Search code examples
sasdatastep

How to create binary column that compares a value to the total average of the same column such that if nb > average=1 & nb < average=0


I'm working on an assignment & not allowed to use PROC SQL & must use DATA STEP or other PROCs. I have a dataset (Table A), & I'm trying to calculate a few things at the same time and I'm not any closer to my answer after spending few hours on r/sas, stackoverflow & YouTube. I need to create a binary column in Table A that =1 if the value in Column 3 >= the average of Column 3, but grouped by country. In PROC SQL it's quite simple:

PROC SQL;
CREATE TABLE Earl.A AS

SELECT * ,
CASE WHEN A.new_cases > AVG(A.new_cases) 
THEN 1 ELSE 0
END AS Global_Average_Comparison
FROM Earl.A AS A
QUIT;

But in SAS data steps....I feel a bit like a deer in the headlights.
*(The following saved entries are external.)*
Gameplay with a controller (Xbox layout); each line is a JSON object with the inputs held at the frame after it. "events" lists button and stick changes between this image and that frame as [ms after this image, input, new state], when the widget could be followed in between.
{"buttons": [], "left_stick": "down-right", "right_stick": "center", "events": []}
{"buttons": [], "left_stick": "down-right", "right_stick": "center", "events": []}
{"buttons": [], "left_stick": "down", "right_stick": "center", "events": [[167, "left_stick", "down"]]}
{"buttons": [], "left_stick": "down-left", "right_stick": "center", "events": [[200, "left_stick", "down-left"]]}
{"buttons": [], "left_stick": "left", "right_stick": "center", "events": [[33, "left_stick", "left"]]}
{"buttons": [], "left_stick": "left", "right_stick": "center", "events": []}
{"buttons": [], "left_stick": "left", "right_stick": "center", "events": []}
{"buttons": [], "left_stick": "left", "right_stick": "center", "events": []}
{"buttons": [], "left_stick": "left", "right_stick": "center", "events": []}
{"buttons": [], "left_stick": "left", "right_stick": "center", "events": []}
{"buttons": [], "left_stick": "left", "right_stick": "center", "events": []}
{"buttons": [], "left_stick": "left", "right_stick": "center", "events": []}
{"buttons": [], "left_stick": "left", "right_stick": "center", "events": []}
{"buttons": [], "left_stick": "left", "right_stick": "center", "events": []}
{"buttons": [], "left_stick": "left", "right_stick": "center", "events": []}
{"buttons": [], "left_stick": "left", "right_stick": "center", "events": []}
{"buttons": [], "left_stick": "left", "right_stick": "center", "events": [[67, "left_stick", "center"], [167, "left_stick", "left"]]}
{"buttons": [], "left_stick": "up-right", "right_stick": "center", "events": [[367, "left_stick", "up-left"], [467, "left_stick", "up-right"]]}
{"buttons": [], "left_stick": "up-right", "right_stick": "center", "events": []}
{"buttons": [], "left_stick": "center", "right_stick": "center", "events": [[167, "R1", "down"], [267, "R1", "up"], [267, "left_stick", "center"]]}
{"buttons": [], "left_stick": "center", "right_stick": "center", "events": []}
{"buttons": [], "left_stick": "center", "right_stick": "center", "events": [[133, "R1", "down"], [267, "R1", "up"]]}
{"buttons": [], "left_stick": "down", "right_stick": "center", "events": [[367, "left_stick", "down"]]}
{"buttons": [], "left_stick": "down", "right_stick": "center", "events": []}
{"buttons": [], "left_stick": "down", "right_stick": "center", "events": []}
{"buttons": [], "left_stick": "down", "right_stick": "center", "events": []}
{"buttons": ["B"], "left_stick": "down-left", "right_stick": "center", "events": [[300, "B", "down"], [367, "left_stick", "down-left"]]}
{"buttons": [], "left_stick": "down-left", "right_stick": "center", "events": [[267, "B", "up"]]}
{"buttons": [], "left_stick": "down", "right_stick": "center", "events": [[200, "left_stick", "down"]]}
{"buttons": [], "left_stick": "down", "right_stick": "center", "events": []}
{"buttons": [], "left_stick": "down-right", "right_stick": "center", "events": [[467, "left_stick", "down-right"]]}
I tried using a PROC MEANS, but that creates a new table & any attempt to merge it back to Table A brings back columns I dropped in a previous query that are irrelevant:

PROC MEANS DATA=EARL.A;
    BY country;
    VAR new_cases;
output out=means(drop=_type_ _freq_) mean=mean;
RUN;

I'm realllllllllly new to SAS data steps but well versed in SQL :( so any guidance would be much appreciated.

Thank you!


Solution

  • You didn't show the attempts to merge, but the process is pretty simple.

    Example:

    data have;
      call streaminit(123);
      do country = 'A', 'B', 'C';
      do _n_ = 1 to 100 + rand('integer',50);
        x = rand('integer', 25, 75);
        output;
      end;
      end;
    run;
    
    proc means noprint data=have;
      by country;
      var x;
      output out=means(keep=country x_mean) mean=x_mean;
    run;
    
    data want;
      merge have means;
      by country;
    
      above_average_flag = x > x_mean;
    
      * drop x_mean;
    run;
    

    enter image description here